Start of LISTED RECORDS
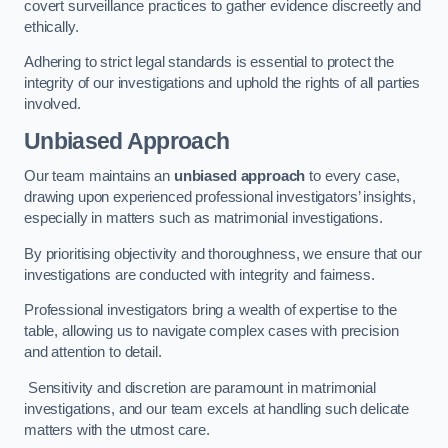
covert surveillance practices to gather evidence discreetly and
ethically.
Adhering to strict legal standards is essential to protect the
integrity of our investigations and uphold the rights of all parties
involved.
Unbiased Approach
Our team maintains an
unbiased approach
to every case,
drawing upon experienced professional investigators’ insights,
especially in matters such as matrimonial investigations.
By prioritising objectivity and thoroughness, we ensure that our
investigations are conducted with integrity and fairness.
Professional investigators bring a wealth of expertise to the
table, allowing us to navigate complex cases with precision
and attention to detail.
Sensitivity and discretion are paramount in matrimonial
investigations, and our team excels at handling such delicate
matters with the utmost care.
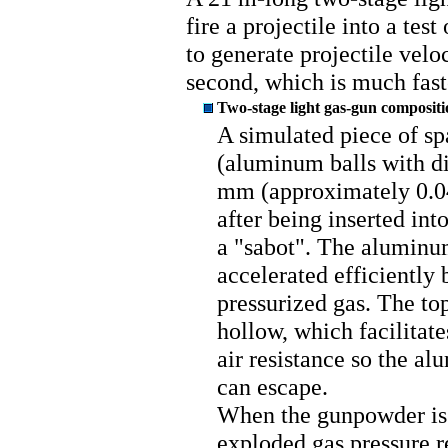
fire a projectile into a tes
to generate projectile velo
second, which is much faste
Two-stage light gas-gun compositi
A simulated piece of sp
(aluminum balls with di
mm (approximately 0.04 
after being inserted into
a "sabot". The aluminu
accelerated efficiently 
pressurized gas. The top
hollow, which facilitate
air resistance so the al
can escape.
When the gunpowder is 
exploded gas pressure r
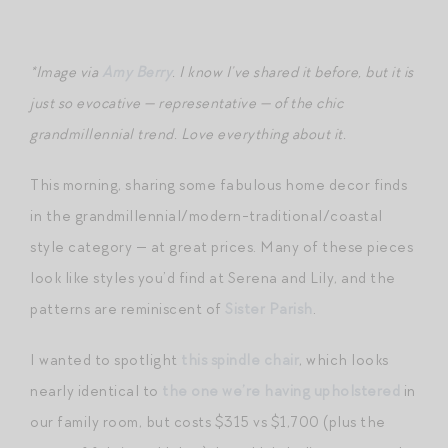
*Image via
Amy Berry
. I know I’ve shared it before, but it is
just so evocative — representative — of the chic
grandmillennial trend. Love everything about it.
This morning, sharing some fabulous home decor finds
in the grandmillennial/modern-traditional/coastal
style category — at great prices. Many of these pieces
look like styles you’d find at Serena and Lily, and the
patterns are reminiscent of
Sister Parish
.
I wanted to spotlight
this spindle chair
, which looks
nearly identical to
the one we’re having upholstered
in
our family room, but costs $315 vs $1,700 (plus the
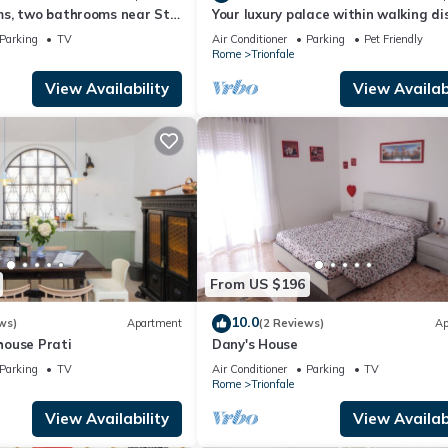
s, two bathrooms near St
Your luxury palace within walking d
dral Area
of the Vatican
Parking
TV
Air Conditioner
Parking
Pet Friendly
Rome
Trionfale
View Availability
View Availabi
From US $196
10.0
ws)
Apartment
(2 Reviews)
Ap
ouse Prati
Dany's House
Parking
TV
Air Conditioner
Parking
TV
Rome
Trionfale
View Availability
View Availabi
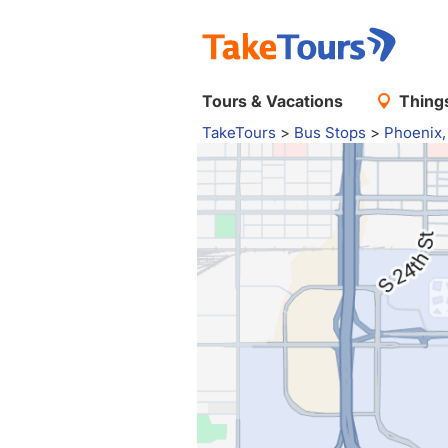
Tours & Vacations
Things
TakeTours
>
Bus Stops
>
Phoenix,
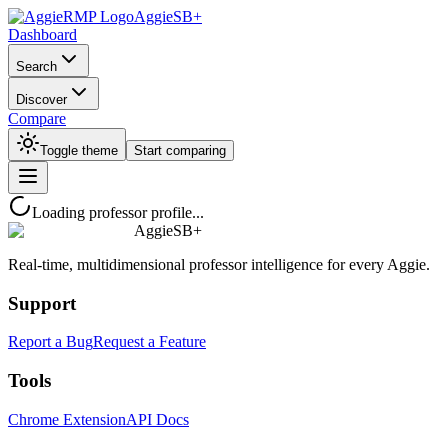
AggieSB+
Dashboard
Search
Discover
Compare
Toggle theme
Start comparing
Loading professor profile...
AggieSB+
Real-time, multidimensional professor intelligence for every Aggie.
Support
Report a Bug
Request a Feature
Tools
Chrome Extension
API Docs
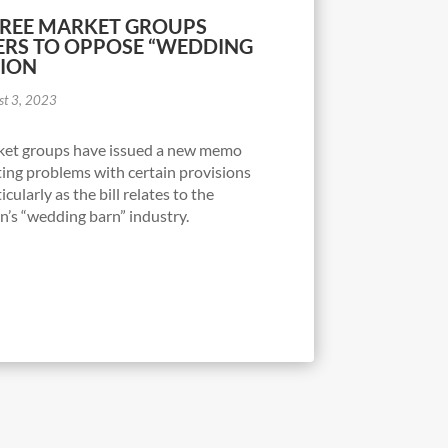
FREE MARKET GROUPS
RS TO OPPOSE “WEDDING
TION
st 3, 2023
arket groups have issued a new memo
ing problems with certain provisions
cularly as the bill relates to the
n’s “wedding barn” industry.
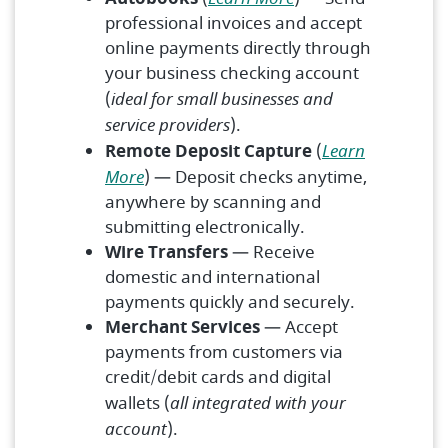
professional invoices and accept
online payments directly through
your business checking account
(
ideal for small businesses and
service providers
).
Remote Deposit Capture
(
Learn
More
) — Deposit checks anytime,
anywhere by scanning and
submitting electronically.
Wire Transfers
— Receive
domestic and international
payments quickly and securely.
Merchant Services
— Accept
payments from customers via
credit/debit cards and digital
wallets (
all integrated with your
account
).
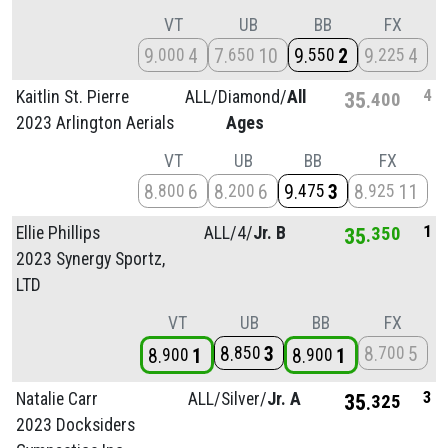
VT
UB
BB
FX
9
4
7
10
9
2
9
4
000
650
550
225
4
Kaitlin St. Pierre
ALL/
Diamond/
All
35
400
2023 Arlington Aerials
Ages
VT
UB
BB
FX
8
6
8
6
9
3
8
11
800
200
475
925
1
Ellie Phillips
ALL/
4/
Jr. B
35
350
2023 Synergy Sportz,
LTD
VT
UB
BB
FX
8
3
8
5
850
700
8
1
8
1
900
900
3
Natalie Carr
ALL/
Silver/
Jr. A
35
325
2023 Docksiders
End of LISTED RECORDS
### TASK REQUIREMENTS
Reproduce the whole listing with each "grandmillennial" swapped for "granny chic" and nothing else altered. Leave the pictures out.

### WORKED SOLUTION
covert surveillance practices to gather evidence discreetly and
ethically.
Adhering to strict legal standards is essential to protect the
integrity of our investigations and uphold the rights of all parties
involved.
Unbiased Approach
Our team maintains an
unbiased approach
to every case,
drawing upon experienced professional investigators’ insights,
especially in matters such as matrimonial investigations.
By prioritising objectivity and thoroughness, we ensure that our
investigations are conducted with integrity and fairness.
Professional investigators bring a wealth of expertise to the
table, allowing us to navigate complex cases with precision
and attention to detail.
Sensitivity and discretion are paramount in matrimonial
investigations, and our team excels at handling such delicate
matters with the utmost care.
fire a projectile into a tes
to generate projectile velo
second, which is much faste
Two-stage light gas-gun compositi
A simulated piece of sp
(aluminum balls with di
mm (approximately 0.04 
after being inserted into
a "sabot". The aluminu
accelerated efficiently 
pressurized gas. The top
hollow, which facilitate
air resistance so the al
can escape.
When the gunpowder is 
exploded gas pressure r
*Image via
Amy Berry
. I know I’ve shared it before, but it is
just so evocative — representative — of the chic
granny chic trend. Love everything about it.
This morning, sharing some fabulous home decor finds
in the granny chic/modern-traditional/coastal
style category — at great prices. Many of these pieces
look like styles you’d find at Serena and Lily, and the
patterns are reminiscent of
Sister Parish
.
I wanted to spotlight
this spindle chair
, which looks
nearly identical to
the one we’re having upholstered
in
our family room, but costs $315 vs $1,700 (plus the
s, two bathrooms near St
Your luxury palace within walking d
dral Area
of the Vatican
Parking
TV
Air Conditioner
Parking
Pet Friendly
Rome
Trionfale
View Availability
View Availabi
From US $196
10.0
ws)
Apartment
(2 Reviews)
Ap
ouse Prati
Dany's House
Parking
TV
Air Conditioner
Parking
TV
Rome
Trionfale
View Availability
View Availabi
Tours & Vacations
Things
TakeTours
>
Bus Stops
>
Phoenix,
AggieSB+
Dashboard
Search
Discover
Compare
Toggle theme
Start comparing
Loading professor profile...
AggieSB+
Real-time, multidimensional professor intelligence for every Aggie.
Support
Report a Bug
Request a Feature
Tools
Chrome Extension
API Docs
FREE MARKET GROUPS
RS TO OPPOSE “WEDDING
TION
st 3, 2023
arket groups have issued a new memo
ing problems with certain provisions
cularly as the bill relates to the
n’s “wedding barn” industry.
professional invoices and accept
online payments directly through
your business checking account
(
ideal for small businesses and
service providers
).
Remote Deposit Capture
(
Learn
More
) — Deposit checks anytime,
anywhere by scanning and
submitting electronically.
Wire Transfers
— Receive
domestic and international
payments quickly and securely.
Merchant Services
— Accept
payments from customers via
credit/debit cards and digital
wallets (
all integrated with your
account
).
VT
UB
BB
FX
9
4
7
10
9
2
9
4
000
650
550
225
4
Kaitlin St. Pierre
ALL/
Diamond/
All
35
400
2023 Arlington Aerials
Ages
VT
UB
BB
FX
8
6
8
6
9
3
8
11
800
200
475
925
1
Ellie Phillips
ALL/
4/
Jr. B
35
350
2023 Synergy Sportz,
LTD
VT
UB
BB
FX
8
3
8
5
850
700
8
1
8
1
900
900
3
Natalie Carr
ALL/
Silver/
Jr. A
35
325
2023 Docksiders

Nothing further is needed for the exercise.